Roitburd worries that some students will have trouble getting access to the internet. Others will have moved to family homes outside the city and will not be counted as part of the New York City census count even though that is their main residence.
Since 1950, college students have been asked to fill out the census at their “usual residence,” which for most college students is a college dormitory. About two-thirds of students in private colleges, and 40 percent of students in public colleges, live on campus.
The disruptions caused by the pandemic, including the exodus of many students from campuses, could have a profound impact on the census, depressing counts in areas with large numbers of college students.
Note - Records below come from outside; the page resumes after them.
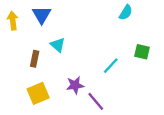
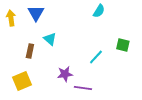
cyan semicircle: (126, 12) -> (99, 11), moved
yellow square: (38, 93) -> (22, 81), moved
purple line: (96, 101) -> (83, 88), turned -42

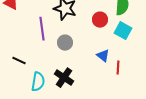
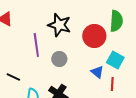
red circle: (100, 20) -> (94, 36), size x1.5
cyan square: (123, 31) -> (115, 60), moved

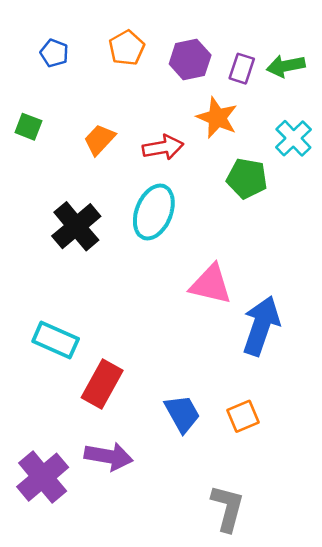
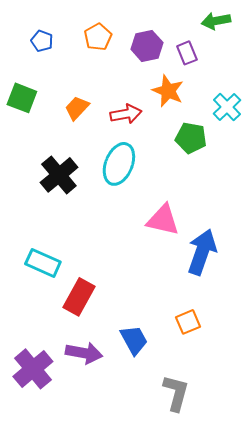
green arrow: (286, 66) -> (216, 21), moved
purple rectangle: (242, 69) -> (187, 53), turned -40
green square: (28, 127) -> (22, 98), size x1.4
blue trapezoid: (182, 414) -> (134, 340), moved

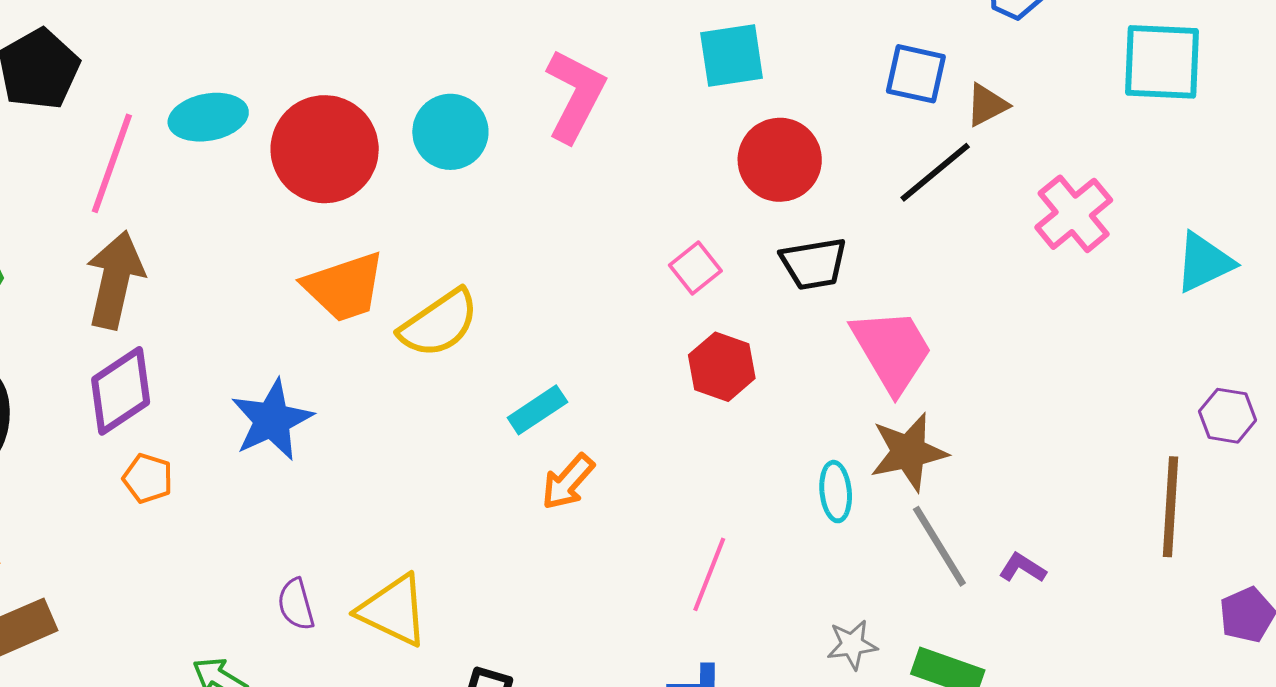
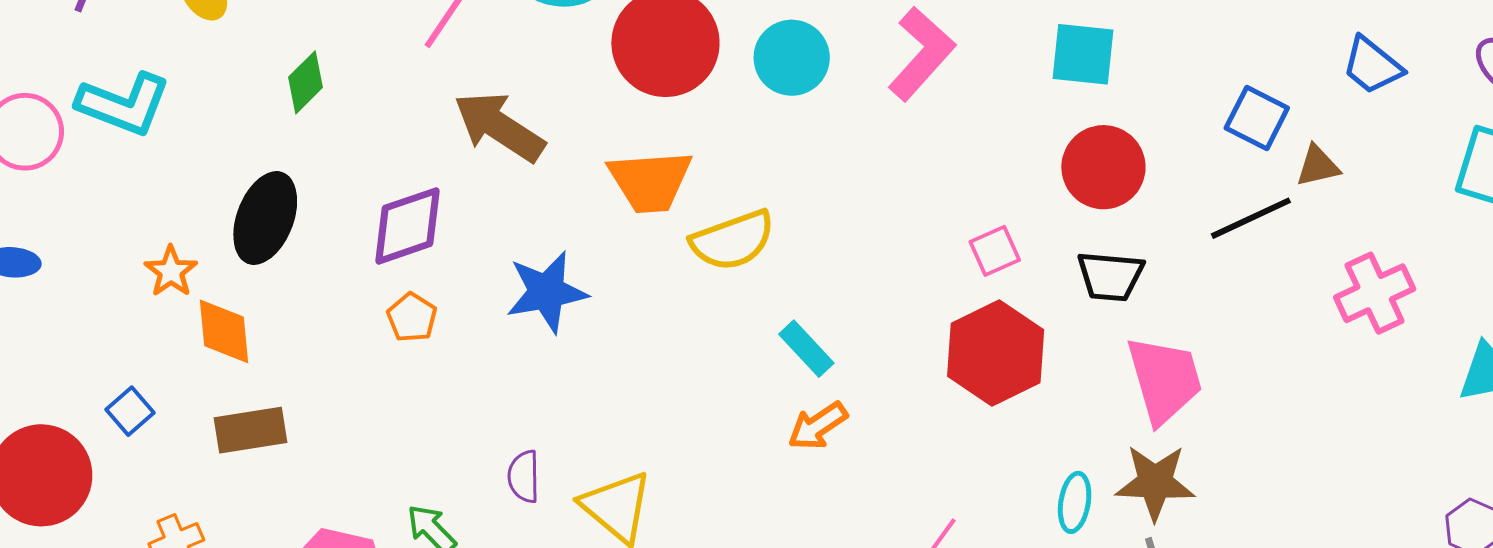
brown arrow: (115, 280) -> (499, 127), moved, turned -84
red hexagon: (722, 367) -> (996, 353), size x1.5
cyan rectangle: (537, 410) -> (806, 349), turned 66

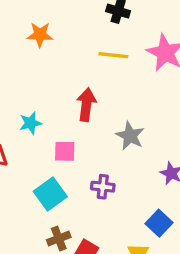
“I think the concern now is that college students traditionally counted at the dorms they’re at on April 1,” won’t be counted, said Ahsia Badi, New York State’s Census Director at Emgage USA, who works on getting out the count for Muslim community members. And “colleges will see a decrease in response.”
College students living in dormitories are typically counted in one of three ways: University officials can file for all students, based on school data on the number living in “group quarters;” students can fill out the census themselves; alternatively, students can be interviewed face-to-face by a U.S. Census Bureau employee. According to the census bureau, about 55 percent of students are included in a “group quarters” count filed by universities
While such “group quarters” counts are unlikely to be impacted by campus closures, close to half of the country’s college students–4 million students—who would have filled out their own census forms or been interviewed by a census official—are now at risk of being undercounted.
Colleges could suffer severe consequences. States allocate funding for public spaces and infrastructure in university areas based on the census. Universities located outside urban areas could be at the greatest funding disadvantage as many counties and small college towns depend on community funding that also is based on the census count. Without students on campus, funding for the next ten years will be significantly lower than during other census cycles.
Although the census bureau has put out messages reminding students who usually live on campus to fill out the census separately from their parents, Badi says she’s not sure how much of that message is getting out to students.
Another issue would be the lack of enumerators going out this year to remind people to fill out the census. The census bureau announced that it would suspend “2020 Census field operations until more updates are available.” Badi says that enumerators are key to getting more people to fill out the census. “If we can spend the next month really focusing on the folks that should be able to fill out the census and hear the message, then we can just focus the enumerators towards the folks who weren’t able to fill out the census.” However, it’s unclear when that will be able to take place.
Without census efforts specifically targeting college students, university students will most definitely be undercounted because they are no longer in their dorms. Moreover, “college students might feel less incentivized to fill out the census,” because many are unaware of “what the census does for them,” explained Roidburd, the Baruch College census volunteer.